The news was leaked indirectly in a recent blog by Emeritus Professor Simon Chapman, one of the Minister's inner advisers.

Chapman explained that under the new laws, the only legal nicotine vaping products will be sealed (closed) pod systems "where the liquid containing nicotine and flavouring chemicals and the battery that heats and vapourises the liquid will be sealed"

Minister Butler's advisers on vaping (SC on the left)

Under this plan, bottled nicotine refills for open refillable pod and tank devices will be banned entirely, even with a prescription. Chapman goes a step further and proposes that the refillable devices should also be banned from Australia as well.

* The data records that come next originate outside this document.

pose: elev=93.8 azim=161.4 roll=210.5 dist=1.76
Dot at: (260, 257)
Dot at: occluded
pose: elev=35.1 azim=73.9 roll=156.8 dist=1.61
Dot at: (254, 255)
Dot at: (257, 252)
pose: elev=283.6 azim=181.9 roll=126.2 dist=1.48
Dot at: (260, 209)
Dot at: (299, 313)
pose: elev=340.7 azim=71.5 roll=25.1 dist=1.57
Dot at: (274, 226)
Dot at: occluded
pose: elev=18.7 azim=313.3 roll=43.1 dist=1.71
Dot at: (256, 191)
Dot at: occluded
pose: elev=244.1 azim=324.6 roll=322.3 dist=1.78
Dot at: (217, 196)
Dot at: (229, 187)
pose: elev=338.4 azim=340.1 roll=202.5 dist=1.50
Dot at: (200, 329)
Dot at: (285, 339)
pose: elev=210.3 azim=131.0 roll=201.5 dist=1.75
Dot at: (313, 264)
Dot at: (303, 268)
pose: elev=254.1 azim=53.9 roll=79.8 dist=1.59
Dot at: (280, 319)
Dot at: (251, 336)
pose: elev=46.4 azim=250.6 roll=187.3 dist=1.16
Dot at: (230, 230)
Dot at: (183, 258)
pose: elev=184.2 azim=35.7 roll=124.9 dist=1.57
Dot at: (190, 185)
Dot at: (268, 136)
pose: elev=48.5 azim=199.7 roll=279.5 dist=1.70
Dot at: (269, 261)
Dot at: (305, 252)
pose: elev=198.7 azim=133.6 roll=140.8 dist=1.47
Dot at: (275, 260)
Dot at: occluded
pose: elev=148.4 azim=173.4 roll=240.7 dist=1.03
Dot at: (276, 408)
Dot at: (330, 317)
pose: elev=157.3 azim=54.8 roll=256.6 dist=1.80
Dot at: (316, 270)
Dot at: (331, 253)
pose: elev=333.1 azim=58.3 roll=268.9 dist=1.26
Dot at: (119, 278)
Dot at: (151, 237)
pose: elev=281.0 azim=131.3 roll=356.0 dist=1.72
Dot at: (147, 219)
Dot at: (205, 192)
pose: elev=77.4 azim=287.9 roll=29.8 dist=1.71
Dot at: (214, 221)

This change will affect nearly all vapers in Australia. Currently only around 5% of Australia's 1.3 million adult vapers use a sealed pod device, according to research company EcigIntelligence. The vast majority use refillable models or disposables

Justification for the ban

Chapman’s justification for the ban is that the devices can be used to vaporise other drugs. However, his evidence is grossly misleading.

He quotes a UK study which found that only two out of 4,027 adult participants were currently vaping (last 30 days) a drug of potential concern with a nicotine vaping device. One vaped opioids and one vaped benzodiazepines.

Seventy four (1.8% of participants) were vaping a drug other than nicotine. However, 80% of those (1.4% of the total sample) were vaping cannabis using a dry herb vaporiser, not a nicotine vaping device. A small number were vaping alcohol and caffeine.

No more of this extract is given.